Szczotka ta jest zeszłorocznym prezentem gwiazdkowym, po równym roku stosowania nie wyobrażam sobie bez niej rozczesywania włosów. Moim problemem nie były włosy zbyt gęste, długie i wymagające (naprawdę chciałabym mieć taki problem;)) ale włosy wiecznie plączące się, bez względu na ich długość. Rozczesanie kołtuna po myciu włosów w taki sposób aby wszystkich nie wyrwać zajmowało mi dużo czasu i zaciskania zębów. Dzięki Tangle Teezer, mimo, że włosy nadal po umyciu są splątane, rozczesanie ich to chwila i nie mam na szczotce powyrywanych, połamanych włosów. Ponadto jeśli rozczeszę włosy Tangle Teezer na mokro, po wyschnięciu dużo mniej się plączą, nie muszę przeczesywać ich tak często jak kiedyś i nie wyglądają jakby były wiecznie nieuczesane. Cudo! Nie zamienię na żadną inną :)



Pędzle Zoeva

Jestem w posiadaniu niewielu pędzli Zoeva ale z pewnością w tym roku to się zmieni :) Są to obecnie najlepsze pędzle jakie mam, sięgam po nie w pierwszej kolejności. Są niebywale miękkie, wygodne w użyciu, można powiedzieć, że magicznym sposobem same rozkładają produkty na twarzy. Bardzo ułatwiają nakładanie kosmetyków, cienie są pięknie roztarte, podkład nałożony bez plam. Są świetne i z pewnością moja kolekcja się powiększy.



Baza pod cienie Urban Decay

Tak naprawdę jest to ulubieniec kilku lat poprzednich i pewnie następnych również. Nie wyobrażam sobie pracy bez tej bazy. Sama również z niej korzystam przy większych wyjściach lub gdy wiem że będę miała na sobie makijaż przez długi czas. Jest to jedyna baza która potrafi poskromić moje powieki, które zrolują każdy cień. Cena nie jest mała, ale z pewnością warto zainwestować, jest bardzo wydajna. Niedawno produkty Urban Decay pojawiły się w polskich Sephorach (nareszcie!), także dostępność nie jest już teraz większym problemem.
◆ ◆ ◆
**Zadanie A:**
W wykazie zamień „dial” na „tarcza” w wierszach od tego, który zawiera „WYN: 3:25 -> none”, do tego, który zawiera „TCL: 9:23 -> none”, włącznie z oboma. Podaj tylko te wiersze, resztę pozostawiając bez zmian.

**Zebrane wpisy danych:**
◆ ◆ ◆
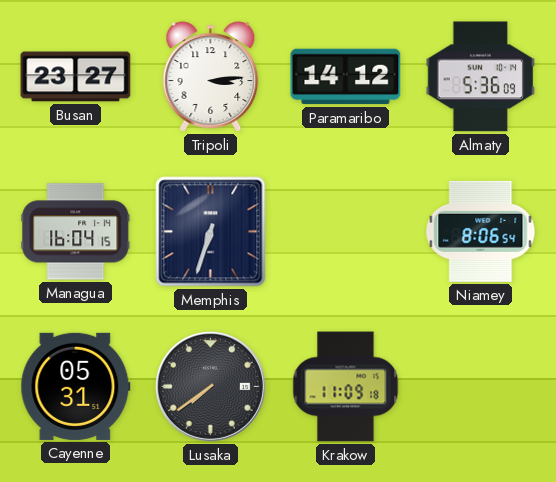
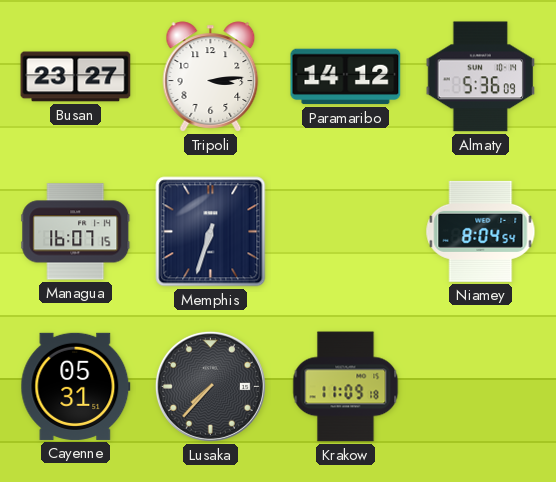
Managua: 16:04 -> 16:07
Niamey: 8:06 -> 8:04
Lusaka: 7:39 -> 7:37
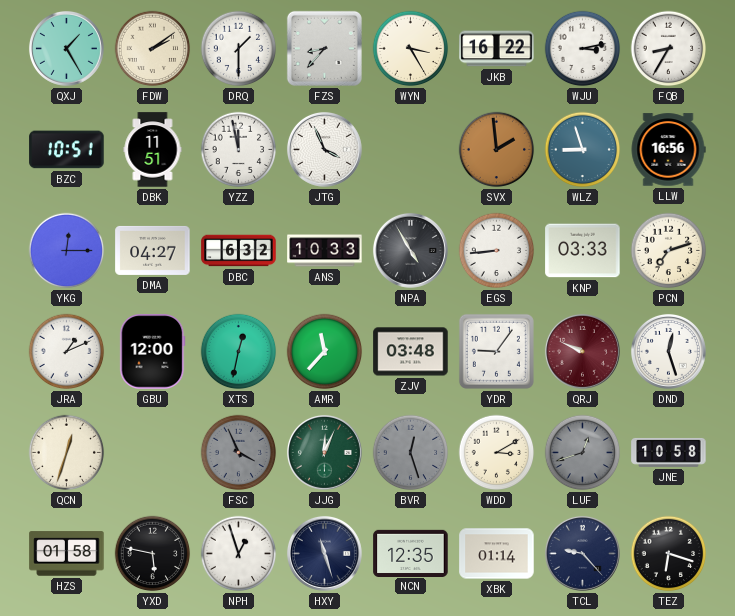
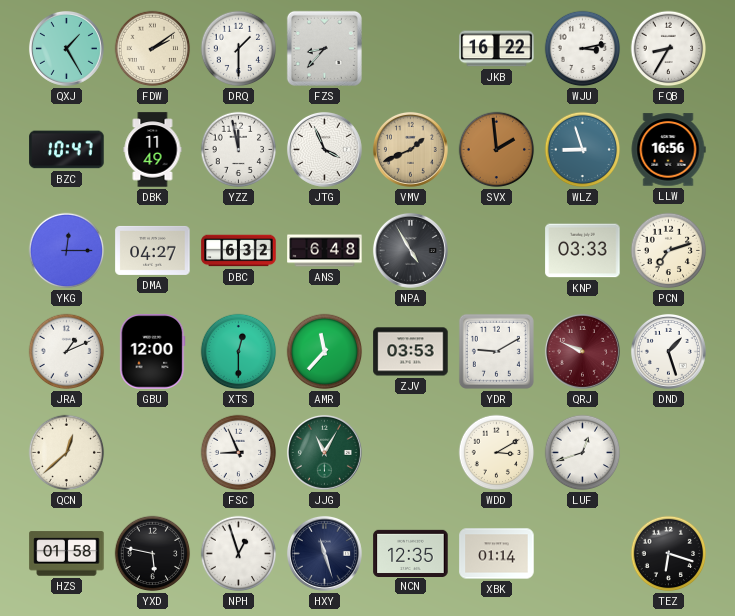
WYN: 3:25 -> none
BZC: 10:51 -> 10:47
DBK: 11:51 -> 11:49
VMV: none -> 1:41
ANS: 10:33 -> 6:48
EGS: 8:44 -> none
XTS: 12:32 -> 12:30
ZJV: 03:48 -> 03:53
YDR: 9:06 -> 9:10
DND: 12:27 -> 1:27
QCN: 12:33 -> 12:38
FSC: 3:56 -> 8:56
FSC dial: grey -> white
JJG: 12:04 -> 11:05
BVR: 12:27 -> none
LUF dial: grey -> white
JNE: 10:58 -> none
TCL: 9:23 -> none
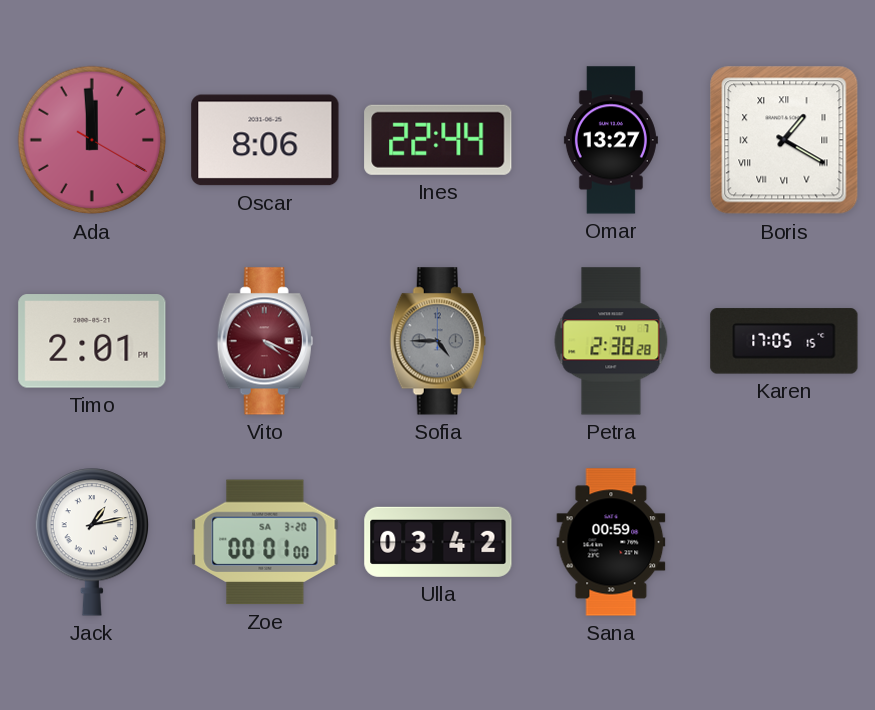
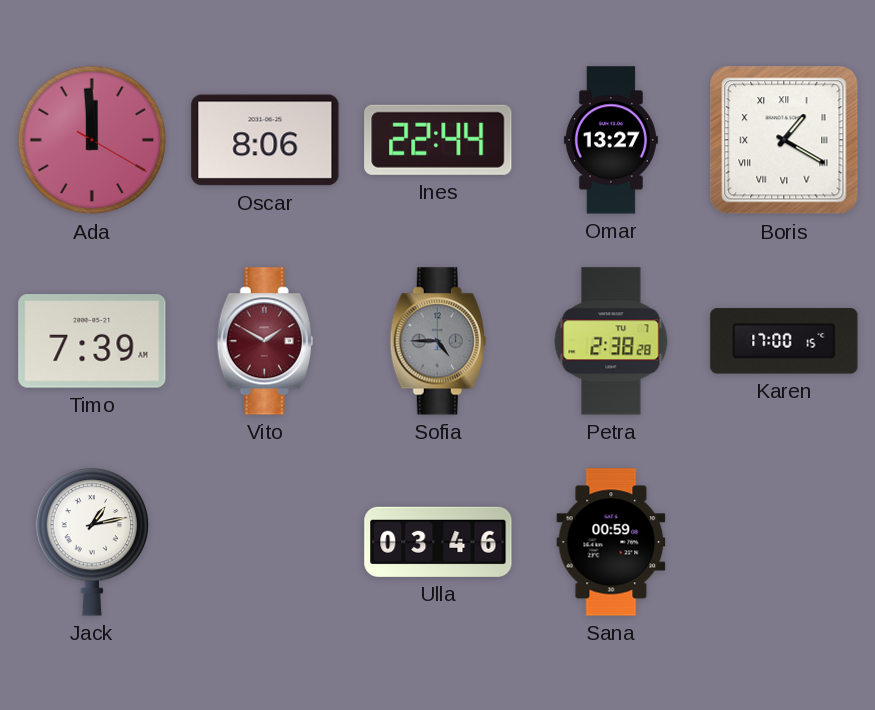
Timo: 2:01 -> 7:39
Vito: 4:19 -> 1:50
Karen: 17:05 -> 17:00
Zoe: 00:01 -> none
Ulla: 03:42 -> 03:46
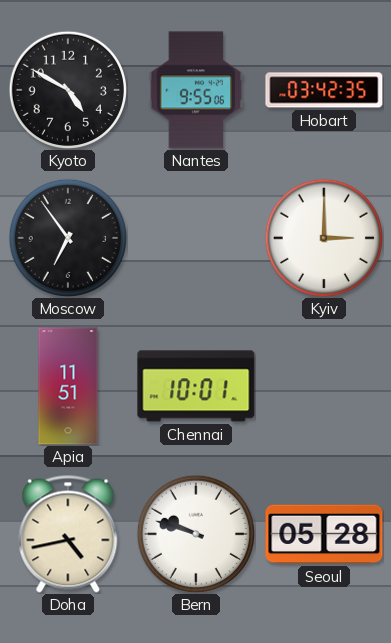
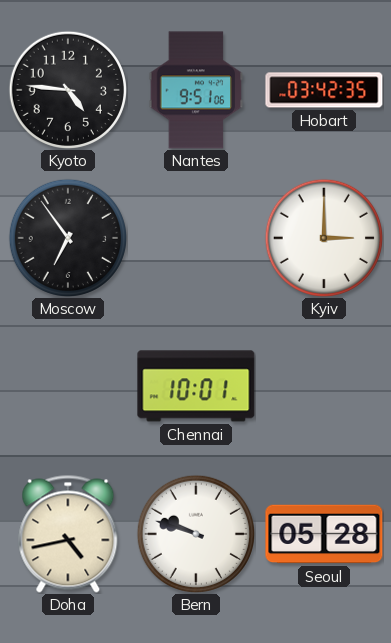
Kyoto: 4:50 -> 4:46
Nantes: 9:55 -> 9:51
Apia: 11:51 -> none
◆ ◆ ◆
**Zadanie B:**
Gdzie według tekstu strony niedawno pojawiły się produkty Urban Decay?

**Rozwiązanie A:**
WYN: 3:25 -> none
BZC: 10:51 -> 10:47
DBK: 11:51 -> 11:49
VMV: none -> 1:41
ANS: 10:33 -> 6:48
EGS: 8:44 -> none
XTS: 12:32 -> 12:30
ZJV: 03:48 -> 03:53
YDR: 9:06 -> 9:10
DND: 12:27 -> 1:27
QCN: 12:33 -> 12:38
FSC: 3:56 -> 8:56
FSC tarcza: grey -> white
JJG: 12:04 -> 11:05
BVR: 12:27 -> none
LUF tarcza: grey -> white
JNE: 10:58 -> none
TCL: 9:23 -> none

**Rozwiązanie B:**
W polskich Sephorach.